La tenacidad de los voluntarios empeñados en rescatar a las ballenas piloto o calderones, varados por primera vez, en una playa gallega, es uno de los más estimulantes ejemplos de que no todo está perdido. Lo mismo sucedió con el accidente del Alvia en las proximidades de Santiago de Compostela. Con la tortura que supone lo repetido del suceso hay que añadir a los miles de personas que, sin ser parte de retén o parque de bomberos alguno, se suman todos los años a las tareas de extinción de los fuegos de bosque.
Qué decir de los limpiadores de la marea negra del Prestige, o de los que retiran la basura de los enclaves naturales protegidos. En medio de tanta corrupción, accidentes, incendios y contaminación, manan borbotones de transparencia, solidaridad, desinteresada prestación de auxilio a humanos, árboles y cetáceos...
No pretendo olvidar a los todavía más numerosos colaboradores no profesionales en cientos de otras causas que tienen a los enfermos, disminuidos, excluidos sociales, a los débiles en suma de nuestras sociedades como objetivo. ¿Qué no decir de los que están dando de comer a diario a los que no tienen recurso alguno para comprar su comida?
Si esto todavía no se ha hundido es por estas soberbias manifestaciones de la solidaridad que tanto se merecen los frágiles y saqueados y que -¡oh, contradicción!- provoca una cadena de beneficios colaterales a los que han provocado todos esos desastres.

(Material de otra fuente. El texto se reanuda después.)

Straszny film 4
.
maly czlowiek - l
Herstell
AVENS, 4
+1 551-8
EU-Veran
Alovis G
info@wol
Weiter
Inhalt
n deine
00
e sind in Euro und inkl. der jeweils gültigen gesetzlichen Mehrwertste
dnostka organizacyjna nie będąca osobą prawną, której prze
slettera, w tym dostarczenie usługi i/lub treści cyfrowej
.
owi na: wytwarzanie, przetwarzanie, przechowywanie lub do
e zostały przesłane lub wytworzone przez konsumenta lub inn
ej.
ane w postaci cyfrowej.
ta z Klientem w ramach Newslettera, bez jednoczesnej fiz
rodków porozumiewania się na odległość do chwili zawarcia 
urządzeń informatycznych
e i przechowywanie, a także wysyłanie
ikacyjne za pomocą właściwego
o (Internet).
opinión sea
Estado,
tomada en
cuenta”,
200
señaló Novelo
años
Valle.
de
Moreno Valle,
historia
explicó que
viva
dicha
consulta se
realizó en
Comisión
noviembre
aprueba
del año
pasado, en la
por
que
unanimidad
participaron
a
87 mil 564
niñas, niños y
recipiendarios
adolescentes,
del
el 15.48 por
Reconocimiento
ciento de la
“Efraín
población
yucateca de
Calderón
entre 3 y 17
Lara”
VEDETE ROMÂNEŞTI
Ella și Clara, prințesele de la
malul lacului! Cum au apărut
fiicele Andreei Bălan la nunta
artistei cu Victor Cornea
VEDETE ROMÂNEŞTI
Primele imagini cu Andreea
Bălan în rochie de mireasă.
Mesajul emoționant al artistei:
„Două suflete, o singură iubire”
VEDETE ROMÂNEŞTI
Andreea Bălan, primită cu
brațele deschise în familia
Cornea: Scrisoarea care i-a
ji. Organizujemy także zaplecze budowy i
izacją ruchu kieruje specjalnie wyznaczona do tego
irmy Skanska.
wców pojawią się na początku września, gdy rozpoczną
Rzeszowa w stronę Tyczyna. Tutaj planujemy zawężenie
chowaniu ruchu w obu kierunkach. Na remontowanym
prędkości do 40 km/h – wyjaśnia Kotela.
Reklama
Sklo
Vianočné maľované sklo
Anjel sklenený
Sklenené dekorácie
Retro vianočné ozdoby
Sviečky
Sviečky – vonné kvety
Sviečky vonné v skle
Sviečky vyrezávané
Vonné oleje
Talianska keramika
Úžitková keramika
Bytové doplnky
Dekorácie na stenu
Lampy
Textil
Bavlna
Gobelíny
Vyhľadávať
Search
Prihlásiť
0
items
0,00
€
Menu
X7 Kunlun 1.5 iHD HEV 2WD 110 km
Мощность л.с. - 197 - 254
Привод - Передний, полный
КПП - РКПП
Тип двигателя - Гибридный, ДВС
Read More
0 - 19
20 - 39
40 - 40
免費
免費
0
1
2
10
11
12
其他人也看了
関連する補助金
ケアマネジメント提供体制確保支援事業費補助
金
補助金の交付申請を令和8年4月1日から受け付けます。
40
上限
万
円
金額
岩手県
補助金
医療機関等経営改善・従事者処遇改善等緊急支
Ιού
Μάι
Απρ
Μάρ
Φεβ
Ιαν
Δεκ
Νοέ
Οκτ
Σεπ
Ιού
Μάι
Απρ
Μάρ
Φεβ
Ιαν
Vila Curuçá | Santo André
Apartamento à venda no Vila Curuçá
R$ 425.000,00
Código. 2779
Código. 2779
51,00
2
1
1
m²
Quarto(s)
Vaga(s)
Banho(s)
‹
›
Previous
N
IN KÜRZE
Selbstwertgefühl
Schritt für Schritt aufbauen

Incapaces siquiera de contribuir con el simple cumplimiento de las leyes fiscales. La solidaridad, en efecto, está impidiendo que la justicia les requiera y exija lo que nos deben.
En cualquier caso no sigo por ese camino
Pretendo arrumbar este comentario hacia lo que todavía pasa más inadvertido. He considerado desde siempre que el altruismo, es decir lo que va mucho más allá de lo convencionalmente ético, es uno de los mejores logros de la inteligencia y sensibilidad de los de nuestra especie. Recuerdo, de paso, que hay otras muchas formas vivas que también lo son. Pues bien, cabe afirmar que de todas las modalidades de altruismo que se dan la menos valorada es acaso la más completa. Explico.
El que trabaja por restaurar lo arrasado o manchado apenas va a contemplar los frutos de su esfuerzo y mucho menos va a escuchar un agradecimiento de las aguas, los aires, los bosques o los animales rescatados. El que planta árboles que nunca verá crecidos está dando de respirar a desconocidos de la generación de sus nietos. Se pone en marcha así lo que he denominado en alguno de mis ensayos la ética ciega, es decir, la que el benefactor no va a conocer prácticamente nunca al beneficiado.
Alguien que en no pocas ocasiones estará, insisto, a varias generaciones de distancia. Conducta incluso muy superior a las formas de caridad vinculadas a las religiones porque de ellas sus practicantes esperan recompensa en el más allá. Los privilegiados y tantas veces no reconocidos que trabajamos por favorecer a los desconocidos, nos quedamos en el más acá: única forma de que quede futuro.